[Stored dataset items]
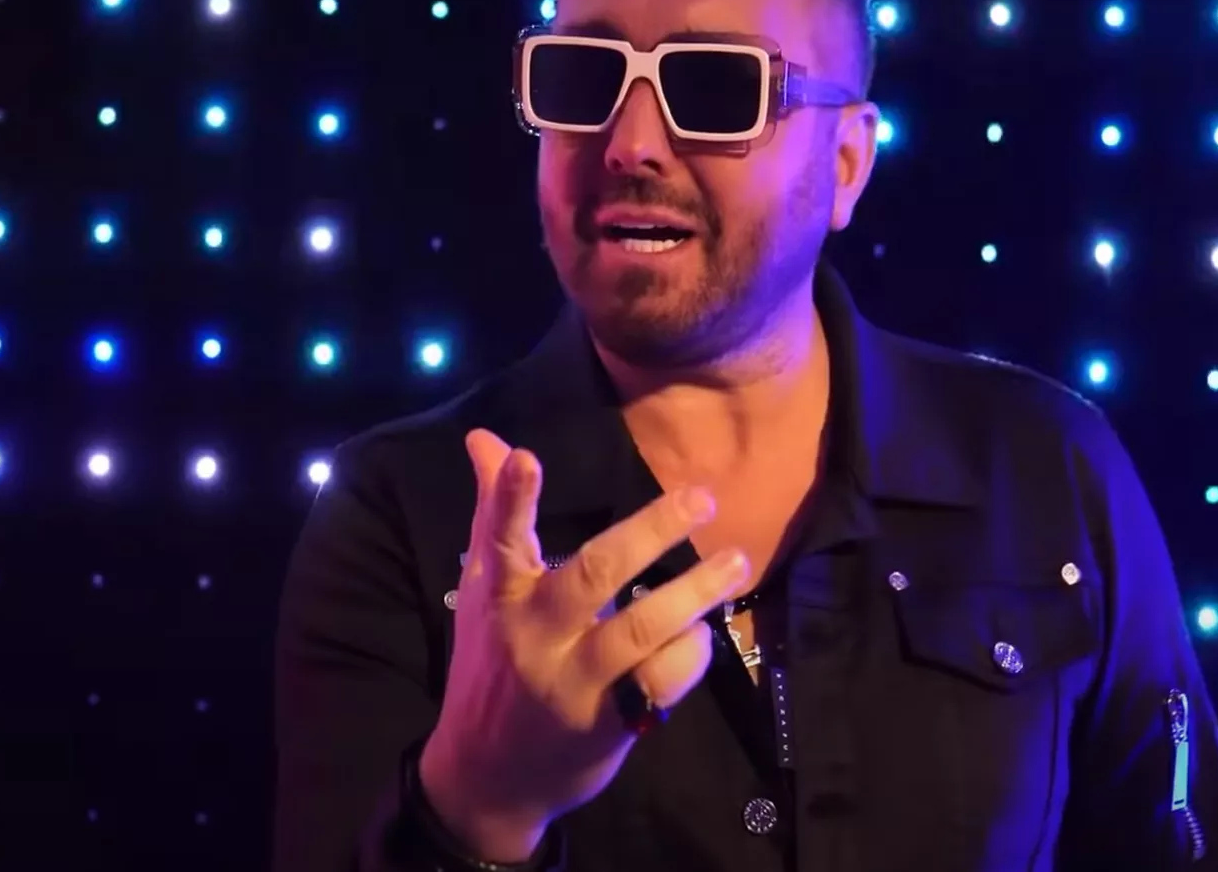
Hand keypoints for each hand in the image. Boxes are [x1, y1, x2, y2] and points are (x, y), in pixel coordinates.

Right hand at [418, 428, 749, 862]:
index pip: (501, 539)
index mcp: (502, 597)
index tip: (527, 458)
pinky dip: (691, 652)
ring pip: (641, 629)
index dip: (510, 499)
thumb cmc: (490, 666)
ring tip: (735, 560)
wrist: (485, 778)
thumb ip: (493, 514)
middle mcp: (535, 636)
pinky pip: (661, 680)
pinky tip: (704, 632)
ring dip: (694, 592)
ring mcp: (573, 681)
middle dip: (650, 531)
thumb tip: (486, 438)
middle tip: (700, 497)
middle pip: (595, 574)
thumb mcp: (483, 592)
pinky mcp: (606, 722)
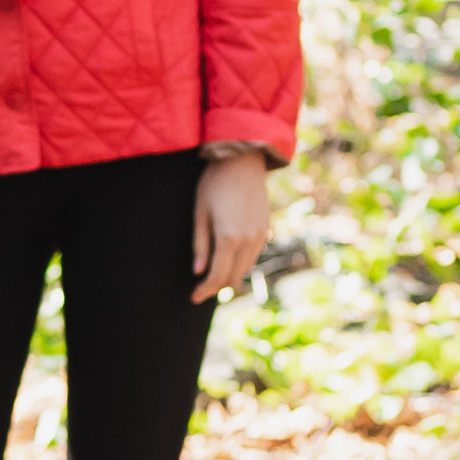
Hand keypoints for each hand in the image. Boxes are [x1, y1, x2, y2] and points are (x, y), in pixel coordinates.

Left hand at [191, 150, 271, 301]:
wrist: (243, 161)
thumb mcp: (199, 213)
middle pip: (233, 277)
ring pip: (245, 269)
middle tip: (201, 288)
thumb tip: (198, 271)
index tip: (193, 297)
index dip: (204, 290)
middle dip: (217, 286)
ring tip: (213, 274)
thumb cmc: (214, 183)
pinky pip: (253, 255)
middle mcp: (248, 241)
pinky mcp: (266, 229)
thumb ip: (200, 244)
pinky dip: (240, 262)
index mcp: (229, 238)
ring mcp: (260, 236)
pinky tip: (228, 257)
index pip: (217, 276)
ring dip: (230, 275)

### [EXERCISE OBJECTIVE]
Restate all entries exactly; pictures stay out.

### [FINAL ANSWER]
Hand keypoints for each hand in the image. Boxes are [x1, y1, x2, y2] and points are (x, y), in pixel coordinates.

Right hand at [418, 428, 749, 862]:
index pip: (501, 539)
index mcp: (502, 597)
index tip: (527, 458)
pinky dip: (691, 652)
ring pip: (641, 629)
index dip: (510, 499)
thumb cmc: (490, 666)
ring tip: (735, 560)
wrist: (485, 778)
thumb ip: (493, 514)
middle mcp: (535, 636)
pinky pip: (661, 680)
pinky tip: (704, 632)
ring dip: (694, 592)
ring mcp: (573, 681)
middle dip: (650, 531)
thumb tip: (486, 438)
middle tip: (700, 497)
middle pip: (595, 574)
thumb mcp: (483, 592)
pinky mcp: (606, 722)
Hand keypoints for each hand in the image. Boxes are [x1, y1, x2, y2] and points are (x, y), in pixel coordinates.

Left hand at [191, 150, 271, 301]:
wrist: (243, 161)
thumb mcp: (199, 213)
middle pip: (233, 277)
ring pip: (245, 269)
middle tip: (201, 288)
thumb tip: (198, 271)
index tip: (193, 297)
index dip: (204, 290)
middle dip: (217, 286)
ring tip: (213, 274)
thumb cmc: (214, 183)
pinky pip: (253, 255)
middle mcp: (248, 241)
pinky mcp: (266, 229)
thumb ip: (200, 244)
pinky dip: (240, 262)
index mcp: (229, 238)
ring mcp: (260, 236)
pinky tip: (228, 257)
index pip: (217, 276)
ring dip: (230, 275)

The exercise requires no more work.